Although this book is closely based on fact, I have decided to call it a novel. Certain details have been changed and omitted, and some dialogue has been invented. But the essential truth remains: Stephen Trickett-Smith did not murder his wife at Wyvis in August 1959. I believe I did.
The years since then have been a nightmare for me. Every day I think of Sophie and my part in her death. Every day I think of Stephen in prison somewhere in Britain. I have built a new life here in Australia, I have married a woman who knows nothing of what is written here, but I have learned that it is impossible to build a new life without recognizing and accepting what happened in the old one.

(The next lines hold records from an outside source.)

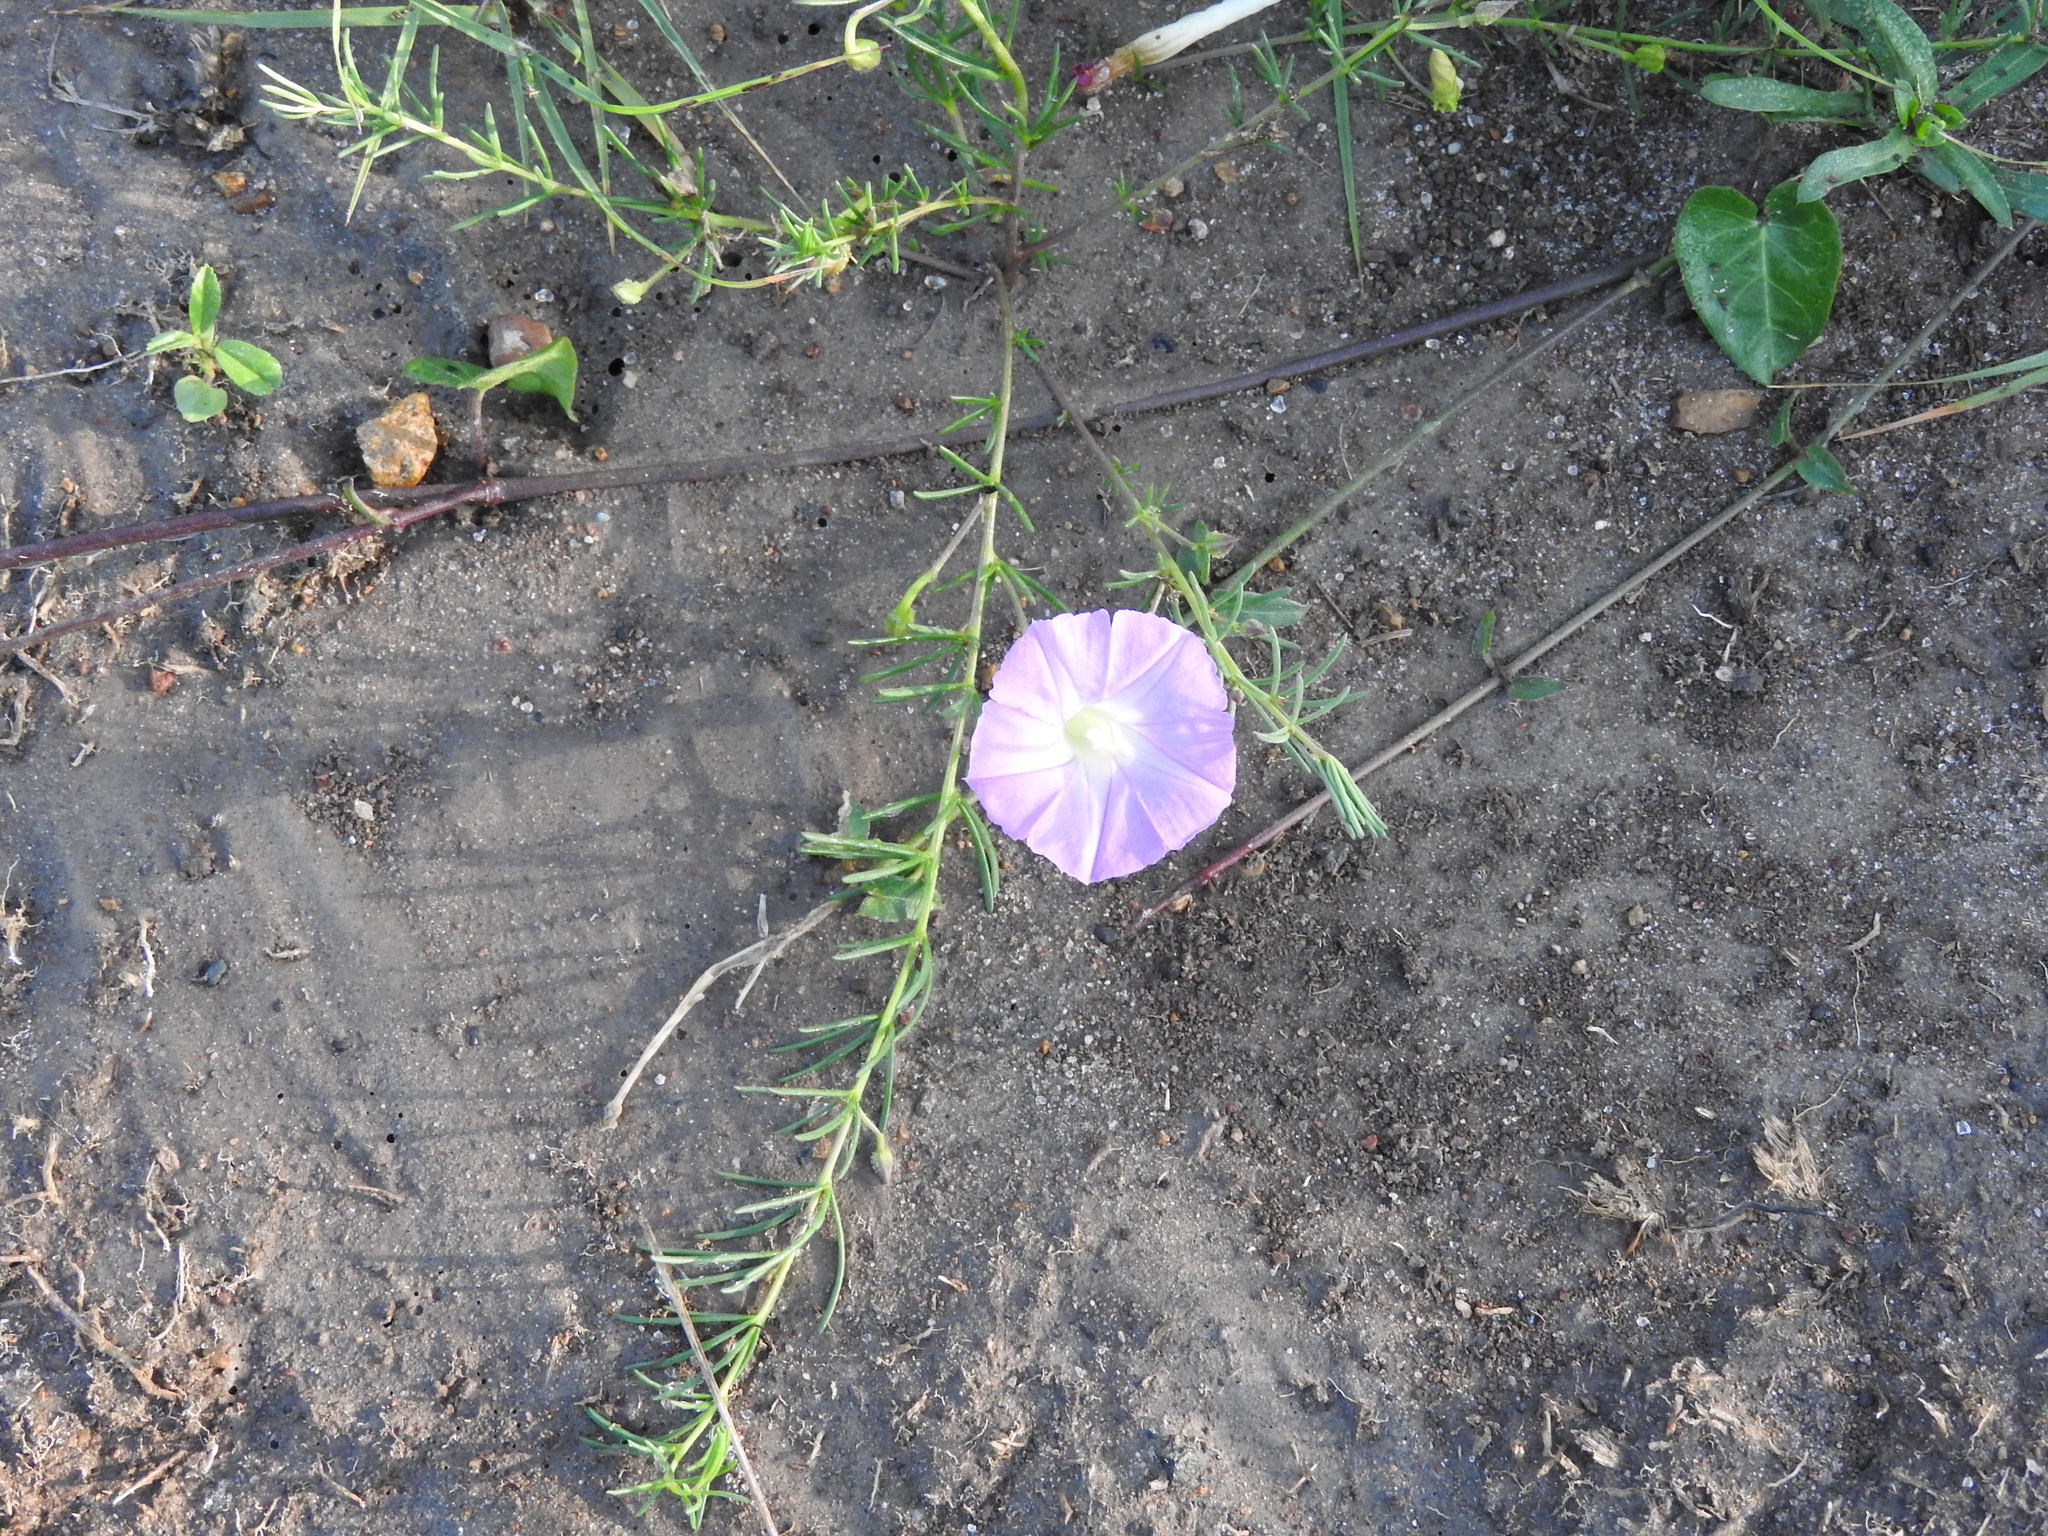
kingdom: Plantae
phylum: Tracheophyta
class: Magnoliopsida
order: Solanales
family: Convolvulaceae
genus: Ipomoea
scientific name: Ipomoea capillacea
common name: Purple morning-glory
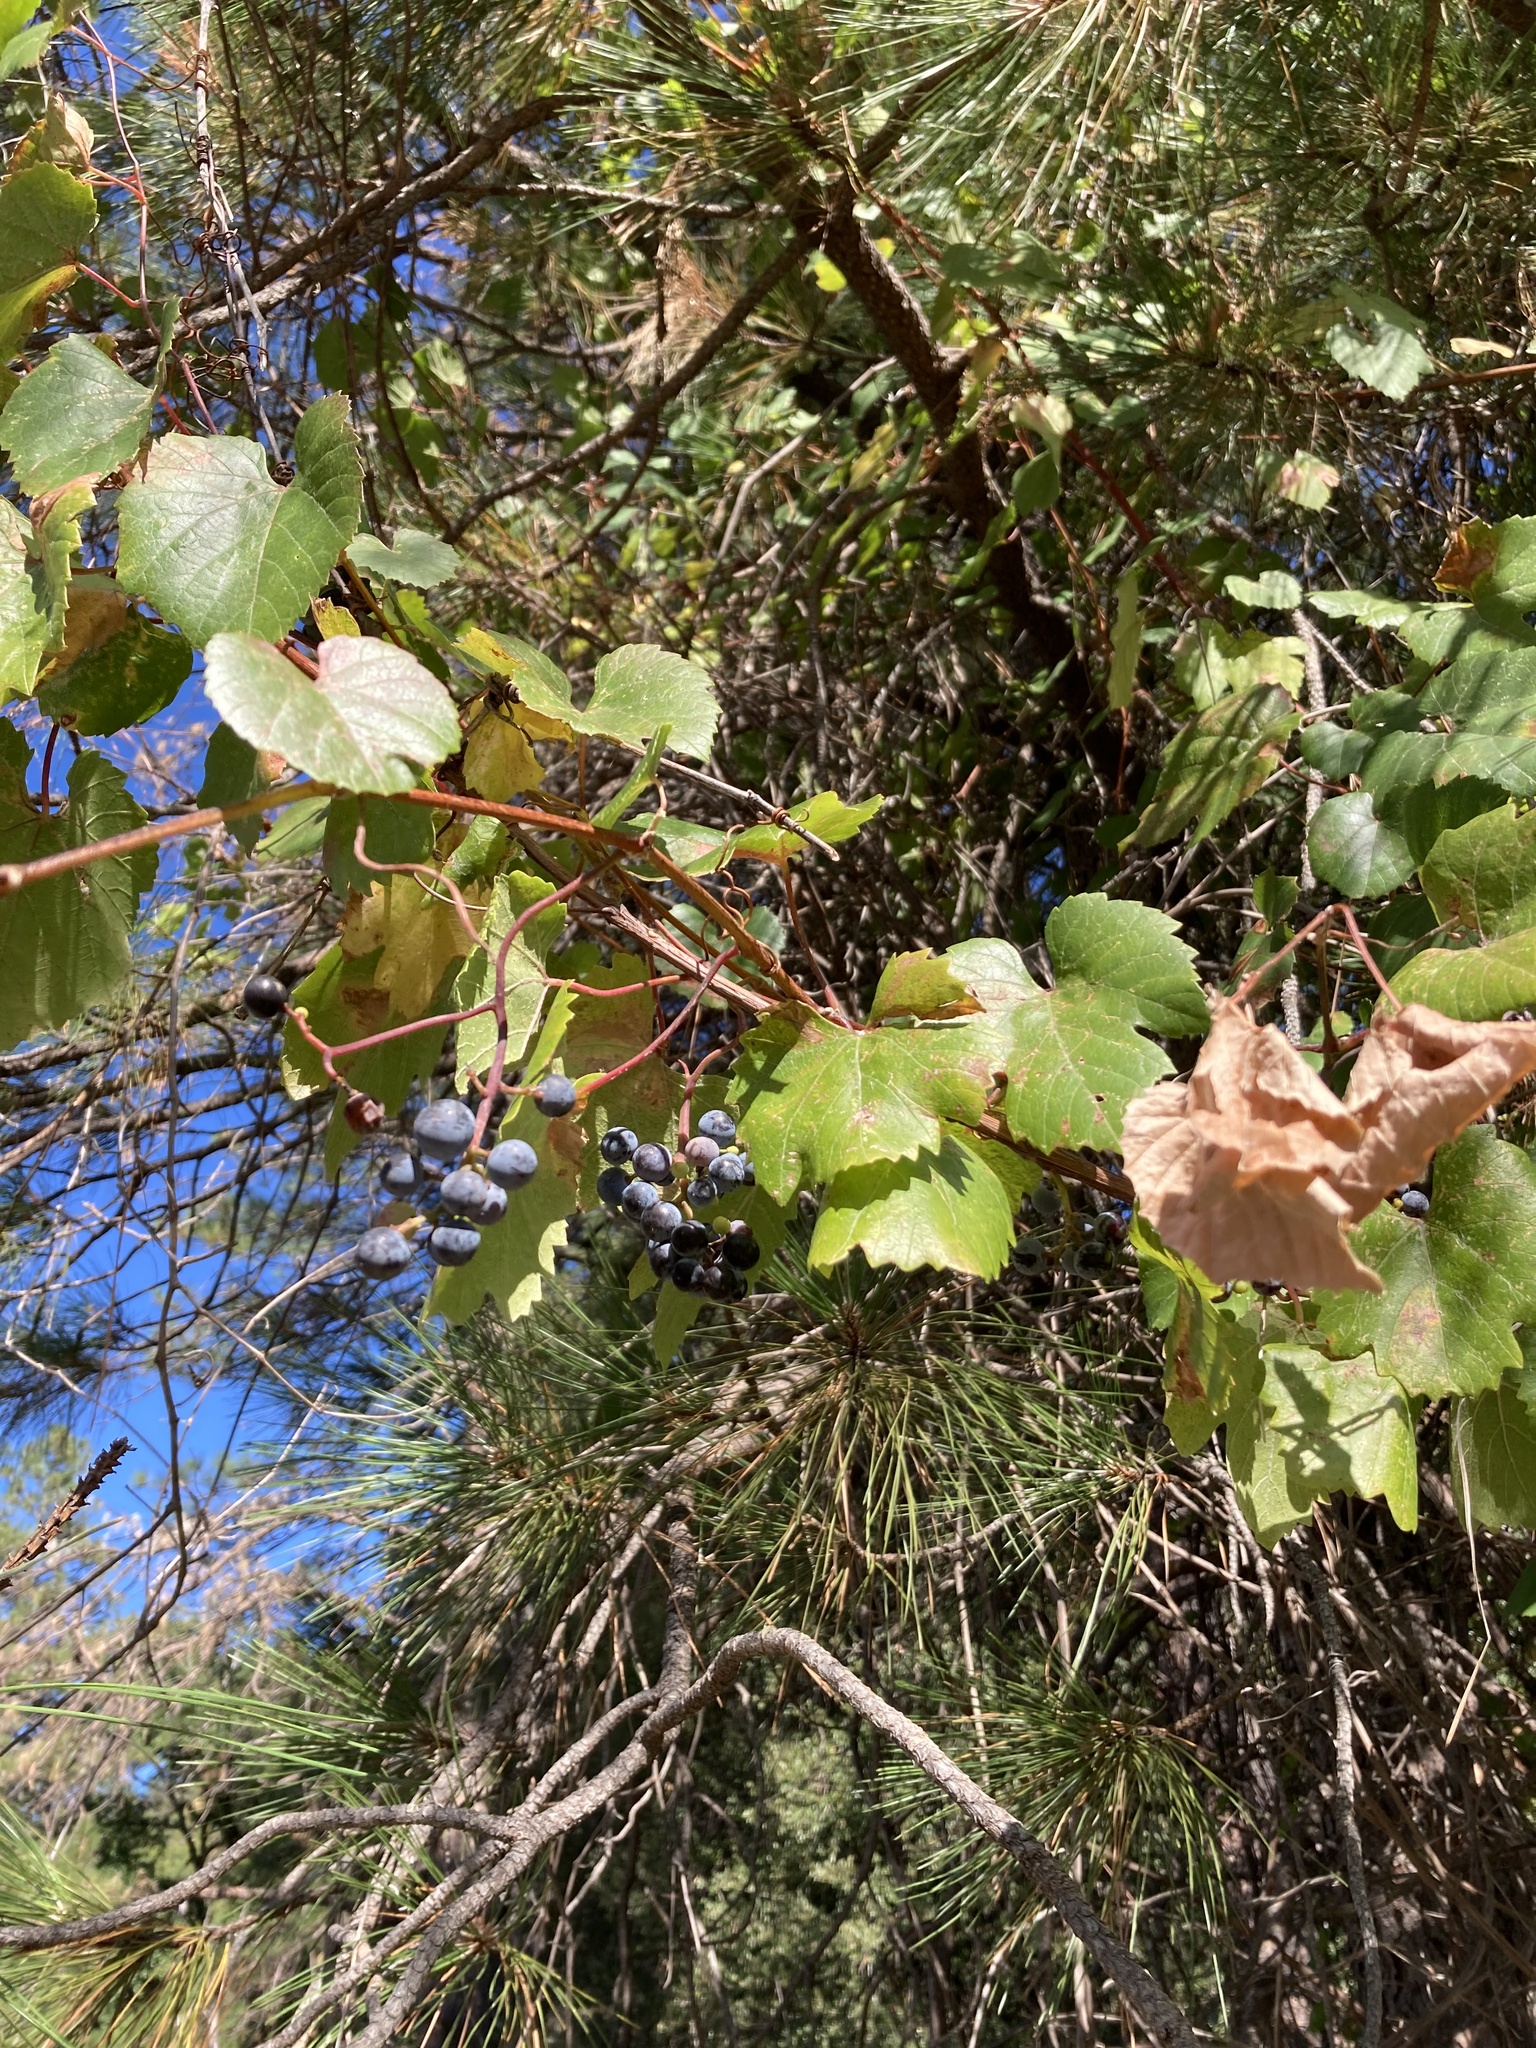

I don’t know if I believe in heaven or not. But I do know that I believe in hell, and I am living in it. As anyone who has read this book will agree, that is exactly where I deserve to be.
Almost two years ago, I wrote a tentative letter to the police in Dingwall, suggesting that there might have been a miscarriage of justice. Their reply gave me the strong impression that they would prefer to let sleeping dogs lie. So I have decided to write this ‘novel’ in the hope that it might free Stephen from prison, and just possibly free me from hell. I may well end up in a British prison myself, but that is as it should be.
When I first met Sophie de Parzac that afternoon in Paris forty years ago, I felt my life would never be the same again.
I was right.
Angus Culzie, Mundaring, Western Australia, 1973.